━━ EXERCISE PASSAGE

BCEC Monthly Labour Market Update – December 2019

PublishedJanuary 2020
PublisherBankwest Curtin Economics Centre

The BCEC Monthly Labour Market Update provides expert insights and analysis around the latest Australian Bureau of Statistics (ABS) labour force data release, focusing on employment patterns across state and territories.

Key findings from December 2019 data include:

Labour market holds steady – non-market sector continues to lift (Alan Duncan) 

The labour market held steady as 2019 came to an end, with an additional 17,500 workers added to the Australian economy in the month of December and 261,000 over the year, taking the national labour force closer to the 13 million mark. Unemployment fell to 5.1% on both trend and seasonally adjusted measures, with the two biggest states – NSW and VIC – continuing to hold down much lower unemployment rates than the national average.  At the same time, participation rates increased, mostly driven by more women looking for work.

But what type of jobs are we adding to the labour market? Part-time work has been growing the fastest over the last year, and while women dominate this type of employment, it’s growing fastest among men. The non-market sector (health, education and public administration) continues to dominate jobs growth and the need to start counting and assessing the contributions that these sectors make to the economy is becoming more and more apparent.

The labour market is holding up reasonably well, but the heavy lifting continues to be done by the same sectors. The impact of the bushfires and the disruption to economic activity will start to wash through the economy over the coming months. Notwithstanding the obligation to support recovery for affected families and communities, the hope is that the government’s fiscal response to the ongoing bushfire disaster is strong and sustained enough to mitigate the potential damage to jobs and productivity.

Part-time work booms while full-time work stalls for men (Rebecca Cassells) 

Part-time jobs have generally been associated more with women than men, with women tending to use part-time work as a means to combine work and family. Yet while women still dominate part-time work, the latest labour market figures from the ABS show that men are having more luck gaining part-time work than they are in securing a full-time job.

━━━━

- ACTION ITEM A -
Reproduce everything in the December 2019 labour market update from "Part-time work booms" down to "a full-time job.".
- ACTION ITEM B -
In the December 2019 labour market update, which sectors make up the non-market sector?

━━ DATA

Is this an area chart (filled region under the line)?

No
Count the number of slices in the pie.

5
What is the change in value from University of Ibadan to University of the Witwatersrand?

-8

━━━━

- TASK RESPONSE A -
Part-time work booms while full-time work stalls for men (Rebecca Cassells) 

Part-time jobs have generally been associated more with women than men, with women tending to use part-time work as a means to combine work and family. Yet while women still dominate part-time work, the latest labour market figures from the ABS show that men are having more luck gaining part-time work than they are in securing a full-time job.

- TASK RESPONSE B -
Health, education and public administration.